Some might at first be puzzled by a lack of forward seasoning—particularly in the seafood, which at least in Hong Kong emphasizes the quality of the product over its preparation. But there’s no chance of that with dishes such as stir-fried fatty beef with vegetables in mustard sauce, a not-particularly-pinguid mound of beef shavings, sort of like a Sino-Italian beef with a nasal-scrubbing afterburn. That’s also true of the pan-fried lotus-root pork patty, juicy and bouncy with nibs of rhizome adding texture to the porky goodness. Same goes for a sizzling casserole of beef tongue and tofu, and the most skillfully executed plate of Singapore noodles I’ve ever come across, with distinct strands that resisted clumping, tossed with fat, popping-fresh shrimp.

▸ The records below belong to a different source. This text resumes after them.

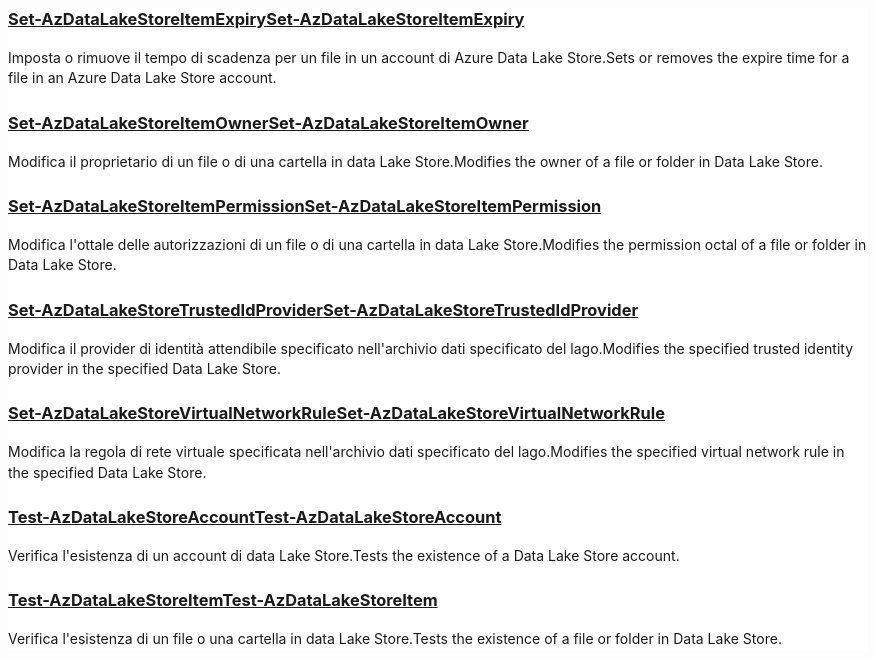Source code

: ### [<span data-ttu-id="70932-178">Set-AzDataLakeStoreItemExpiry</span><span class="sxs-lookup"><span data-stu-id="70932-178">Set-AzDataLakeStoreItemExpiry</span></span>](Set-AzDataLakeStoreItemExpiry.md)
<span data-ttu-id="70932-179">Imposta o rimuove il tempo di scadenza per un file in un account di Azure Data Lake Store.</span><span class="sxs-lookup"><span data-stu-id="70932-179">Sets or removes the expire time for a file in an Azure Data Lake Store account.</span></span>

### [<span data-ttu-id="70932-180">Set-AzDataLakeStoreItemOwner</span><span class="sxs-lookup"><span data-stu-id="70932-180">Set-AzDataLakeStoreItemOwner</span></span>](Set-AzDataLakeStoreItemOwner.md)
<span data-ttu-id="70932-181">Modifica il proprietario di un file o di una cartella in data Lake Store.</span><span class="sxs-lookup"><span data-stu-id="70932-181">Modifies the owner of a file or folder in Data Lake Store.</span></span>

### [<span data-ttu-id="70932-182">Set-AzDataLakeStoreItemPermission</span><span class="sxs-lookup"><span data-stu-id="70932-182">Set-AzDataLakeStoreItemPermission</span></span>](Set-AzDataLakeStoreItemPermission.md)
<span data-ttu-id="70932-183">Modifica l'ottale delle autorizzazioni di un file o di una cartella in data Lake Store.</span><span class="sxs-lookup"><span data-stu-id="70932-183">Modifies the permission octal of a file or folder in Data Lake Store.</span></span>

### [<span data-ttu-id="70932-184">Set-AzDataLakeStoreTrustedIdProvider</span><span class="sxs-lookup"><span data-stu-id="70932-184">Set-AzDataLakeStoreTrustedIdProvider</span></span>](Set-AzDataLakeStoreTrustedIdProvider.md)
<span data-ttu-id="70932-185">Modifica il provider di identità attendibile specificato nell'archivio dati specificato del lago.</span><span class="sxs-lookup"><span data-stu-id="70932-185">Modifies the specified trusted identity provider in the specified Data Lake Store.</span></span>

### [<span data-ttu-id="70932-186">Set-AzDataLakeStoreVirtualNetworkRule</span><span class="sxs-lookup"><span data-stu-id="70932-186">Set-AzDataLakeStoreVirtualNetworkRule</span></span>](Set-AzDataLakeStoreVirtualNetworkRule.md)
<span data-ttu-id="70932-187">Modifica la regola di rete virtuale specificata nell'archivio dati specificato del lago.</span><span class="sxs-lookup"><span data-stu-id="70932-187">Modifies the specified virtual network rule in the specified Data Lake Store.</span></span>

### [<span data-ttu-id="70932-188">Test-AzDataLakeStoreAccount</span><span class="sxs-lookup"><span data-stu-id="70932-188">Test-AzDataLakeStoreAccount</span></span>](Test-AzDataLakeStoreAccount.md)
<span data-ttu-id="70932-189">Verifica l'esistenza di un account di data Lake Store.</span><span class="sxs-lookup"><span data-stu-id="70932-189">Tests the existence of a Data Lake Store account.</span></span>

### [<span data-ttu-id="70932-190">Test-AzDataLakeStoreItem</span><span class="sxs-lookup"><span data-stu-id="70932-190">Test-AzDataLakeStoreItem</span></span>](Test-AzDataLakeStoreItem.md)
<span data-ttu-id="70932-191">Verifica l'esistenza di un file o una cartella in data Lake Store.</span><span class="sxs-lookup"><span data-stu-id="70932-191">Tests the existence of a file or folder in Data Lake Store.</span></span>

From 9 PM to 2 AM MingHin offers a dim sum menu, slightly reduced from morning offerings that with any justice will evolve into a near-south-side triage center for the overserved. Look for soft and crispy panfried turnip cakes studded with bits of cured pork or dense, roe-topped pork and beef siu mai, or plump and tender baby cuttlefish swimming in a thin curried broth.

All of this is presented in an elegant environment with elaborately decorated private rooms—red lanterns, lacquered woods, soft high-backed upholstered chairs, bone china, and heavy chopsticks on the tables (check the ceramic teapot collection at the rear entrance). And I defy you to make it to your table without greetings from at least four staffers. With all of this MingHin sets a new bar for Cantonese—and Chinatown in general—in terms of style, service, and, most importantly, food.